━━ DATA TO EXAMINE ━━

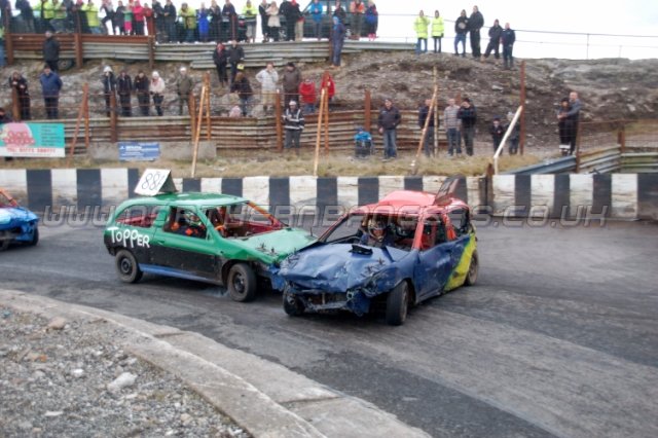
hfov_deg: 42.3
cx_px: 329
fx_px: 849
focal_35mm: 46
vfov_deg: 28.9
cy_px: 219
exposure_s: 1/320
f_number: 4.5
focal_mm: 31
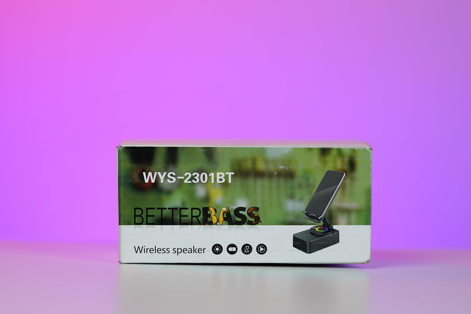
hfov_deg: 27.0
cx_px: 236
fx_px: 981
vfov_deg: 18.2
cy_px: 157
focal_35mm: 75
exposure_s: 1/100
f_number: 2.8
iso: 100
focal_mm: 50
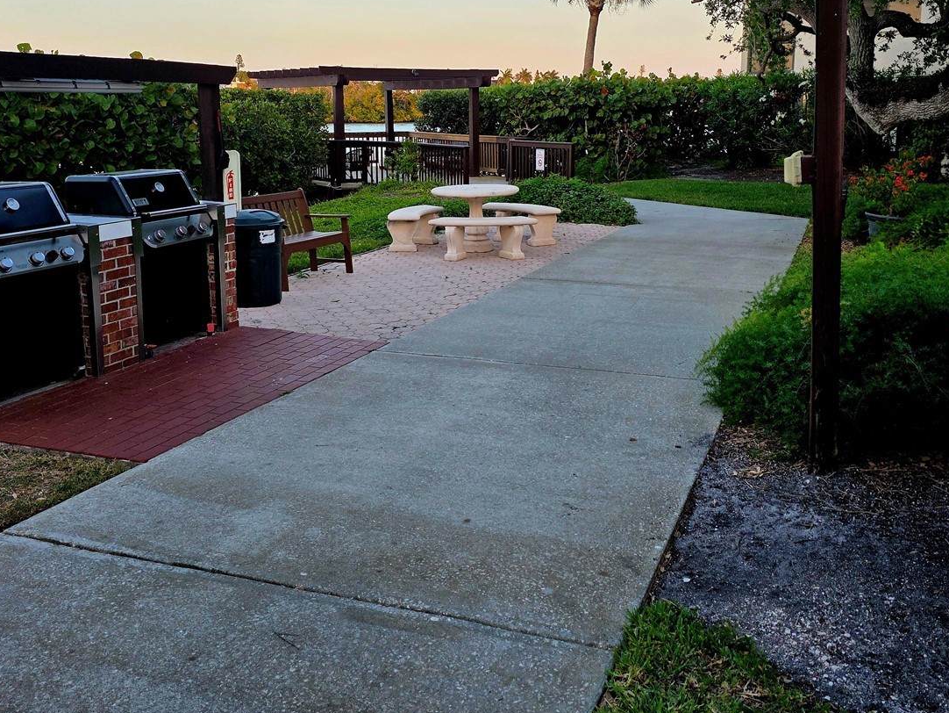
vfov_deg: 41.2
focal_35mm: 34
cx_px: 468
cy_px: 226
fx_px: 932
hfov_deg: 53.9
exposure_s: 1/182
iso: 32
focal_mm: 6.3
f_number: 1.7
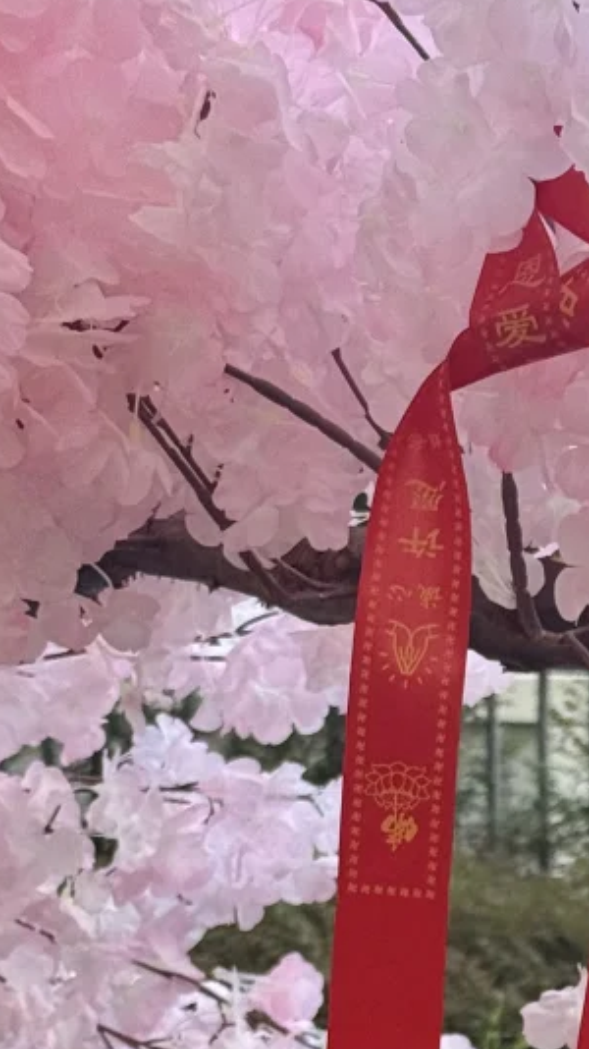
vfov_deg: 15.1
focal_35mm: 141
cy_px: 921
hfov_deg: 8.4
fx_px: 3919
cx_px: 907
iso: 64
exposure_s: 1/323
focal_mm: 6.76
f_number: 1.78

━━━

Return the data exactly. Pictures stay out.

- ANSWER FOR THIS EXERCISE -
hfov_deg: 42.3
cx_px: 329
fx_px: 849
focal_35mm: 46
vfov_deg: 28.9
cy_px: 219
exposure_s: 1/320
f_number: 4.5
focal_mm: 31
hfov_deg: 27.0
cx_px: 236
fx_px: 981
vfov_deg: 18.2
cy_px: 157
focal_35mm: 75
exposure_s: 1/100
f_number: 2.8
iso: 100
focal_mm: 50
vfov_deg: 41.2
focal_35mm: 34
cx_px: 468
cy_px: 226
fx_px: 932
hfov_deg: 53.9
exposure_s: 1/182
iso: 32
focal_mm: 6.3
f_number: 1.7
vfov_deg: 15.1
focal_35mm: 141
cy_px: 921
hfov_deg: 8.4
fx_px: 3919
cx_px: 907
iso: 64
exposure_s: 1/323
focal_mm: 6.76
f_number: 1.78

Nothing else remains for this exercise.